Uzmanlar, özellikle koronavirüs salgını nedeniyle insanların evlerine kapandıkları bu süreçte dijital cihazları kullanma süreleri ve teknoloji bağımlılığının arttığını vurguluyor.

Ayrıca uzmanlar, evde aile bireyleriyle verimli vakit geçirme yerine devamlı telefonla ilgilenmenin özellikle çocuk ve gençlerin gelişimini olumsuz etkilediğini, aile içi ilişkileri de tehdit ettiğini belirterek, vatandaşları uyarıyor.

- "Bu davranışlar nezaketsizlik ve saygısızlık olarak görülmektedir"

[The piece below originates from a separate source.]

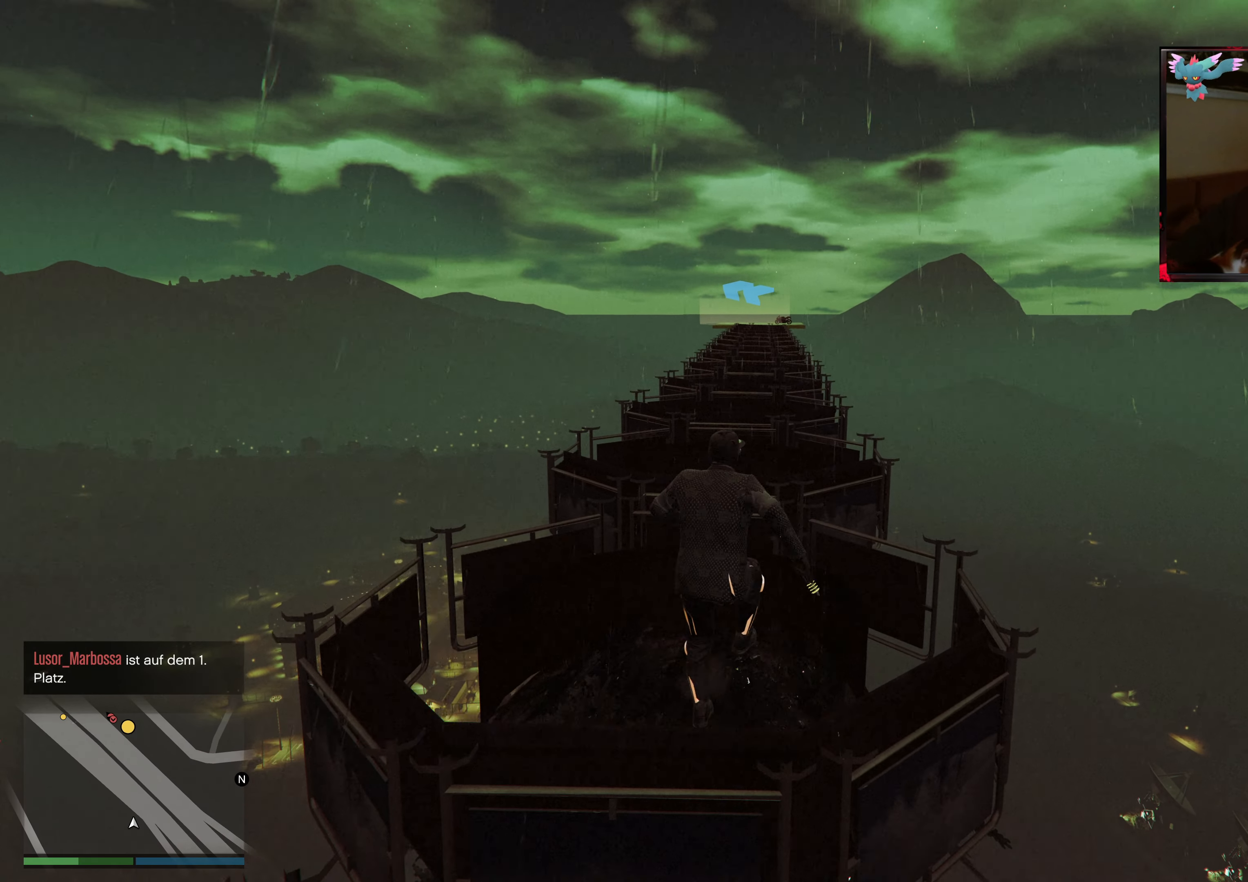
{"buttons": ["A"], "left_stick": "up", "right_stick": "center", "events": [[133, "A", "up"], [217, "A", "down"]]}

İbn Haldun Üniversitesi (İHÜ) Psikolojik Danışma Bölüm Başkanı Prof. Dr. Sefa Bulut, AA muhabirine, teknolojideki gelişmelerle birlikte her gün hayata yeni araçların ve kavramların girdiğini, özellikle de cep telefonu ve akıllı cep telefonlarındaki yeni gelişmelerin çok yüksek hızda ilerlediğini anlattı.

Önceleri televizyon, radyo, telefon, bilgisayar ve oyun tableti gibi ayrı ayrı olan cihazların şimdi tek ve küçük bir araçta toplandığına işaret eden Bulut, artık herkesin bir ya da birden fazla telefon hattı ve akıllı telefonu olduğunu, hatta cep telefonu sahibi olmanın ilkokul dönemine kadar indiğini söyledi.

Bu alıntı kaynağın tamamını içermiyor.